It’s RRSP season, so let’s all start worrying about whether we’re saving enough money for retirement.
To get us properly amped, we have a couple of polls issued Wednesday to document the supposed problem of inadequate retirement savings. The TD Waterhouse arm of Toronto-Dominion Bank found that two-thirds of baby boomers are worried that they won’t have enough money in retirement. A survey from the Canadian Institute of Chartered Accountants found that among people aged 55 or older, 40 per cent believe they haven’t saved enough in their registered retirement savings plans.
Just one question here: What, exactly, does “enough” mean? We really ought to clarify this before we set off on yet another instalment of the Canadians Aren’t Saving Enough For Retirement drama.
This column has been around for more than 10 years and never once during that period were people said to be saving enough for retirement. If anything, retirement savings anxiety is worse than ever today. Blame the financial crisis, which at its worst seemed to be annihilating the savings of retirees.
The markets have come a long way back, but people are still rattled. That’s why you see the federal Finance Minister and his provincial counterparts working to strengthen our pension system. The underlying assumption here is that people aren’t saving enough and thus require special measures to ensure they don’t retire poor.
This brings us back to the question of how much is enough. In the financial industry, they say you have sufficient retirement savings if you can replace a set percentage of the annual income you made while you were working. Typically, it’s somewhere between 50 and 70 to 80 per cent, with the high-end estimates coming from people who sell investment products and live off the fees and commissions.
Sellers of investments also like to tell us that we’ve got enough for retirement when we can afford a lifestyle that features villas, beaches, palm trees and ski chalets. Some other sure-fire ways to tell if you have enough retirement savings: You have family wealth, a maxed-out RRSP or a gold-plated pension.
And then there’s the majority of people who have none of these things. Think of them as heading toward a retirement lifestyle that’s in keeping with whatever amount of money they have at hand.
Recognize that way of living? It’s what we all do during our working years. If we can’t afford a villa in Tuscany for our vacation, maybe we find a last-minute deal for Cuba. If we can’t afford a new car, maybe we buy used or keep the old car running.
There’s an idealized view of retirement that says you have to live better than you did in your working years. There’s nothing wrong with that, but what’s so bad about living the same, or close to it?
The building blocks of retirement savings are two government programs – the Canada Pension Plan and Old Age Security (there’s also the Guaranteed Income Supplement for low-income seniors) – company pension plans if available and your own savings through RRSPs or tax-free savings accounts.
CPP and OAS together will be enough for people with lower incomes during their working years. Those with middle and higher incomes will need more to have enough. What if they don’t have a pension or significant RRSP savings? The ultimate recourse is to keep working longer.

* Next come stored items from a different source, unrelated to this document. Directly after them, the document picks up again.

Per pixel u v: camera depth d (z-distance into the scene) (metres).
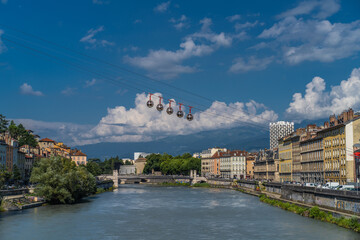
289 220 102.50
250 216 112.50
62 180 137.25
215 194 196.25
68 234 86.50
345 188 105.19
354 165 133.12
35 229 91.00
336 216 95.00
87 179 163.88
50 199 137.88
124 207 135.75
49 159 144.88
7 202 122.12
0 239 80.94
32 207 128.50
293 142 198.62
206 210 127.81
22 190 139.50
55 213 116.44
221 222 103.00
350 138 135.75
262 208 131.25
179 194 196.62
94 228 93.88
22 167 197.38
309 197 116.75
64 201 139.00
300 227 91.31
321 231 85.56
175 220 106.94
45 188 135.12
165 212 123.25
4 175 137.88
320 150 161.25
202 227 95.88
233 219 107.69
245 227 95.00
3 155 168.88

Judging by a recent exchange on my Facebook page ( http://on.fb.me/fvdy3V), lots of people want to quit work as quickly as they can. But a little consulting or part-time work makes good sense from a financial as well as lifestyle point of view if we’re going to be spending decades in retirement.
What’s so far missing from this discussion about having enough money for retirement is the kind of analysis a financial adviser can provide. An adviser can tell you how much you’ll have in retirement based on your current savings, how much income that will generate and how long it might last. If you don’t like what you hear, an adviser can help you sharpen your savings approach.
The problem with advisers is that some of them are much more about selling investments than they are about providing financial planning. You may not get planning at all, or the plan may amount to nothing more than a list of mutual funds you’re supposed to buy.
Creating a more professional, advice-first culture for advisers would be an excellent step toward helping people save enough for retirement. A happy result would be an end to those retirement polls about worried Canadians.
Two surveys released Wednesday show a high level of concern among Canadians close to retirement about whether they have saved enough. Here are some highlights:
From a TD Waterhouse-sponsored poll of 1,000 people between the ages of 45 and 75:
67 per cent were worried they haven't saved enough money for retirement
15 per cent felt very well prepared for retirement
39 per cent planned to keep working to help fund their retirement
From a poll sponsored by the Canadian Institute of Chartered Accountants involving 1,011 people aged 18 and up:
40 per cent of people aged 55 or older say they have not saved enough for retirement
32 per cent of those retiring in the next five years think they haven't saved enough.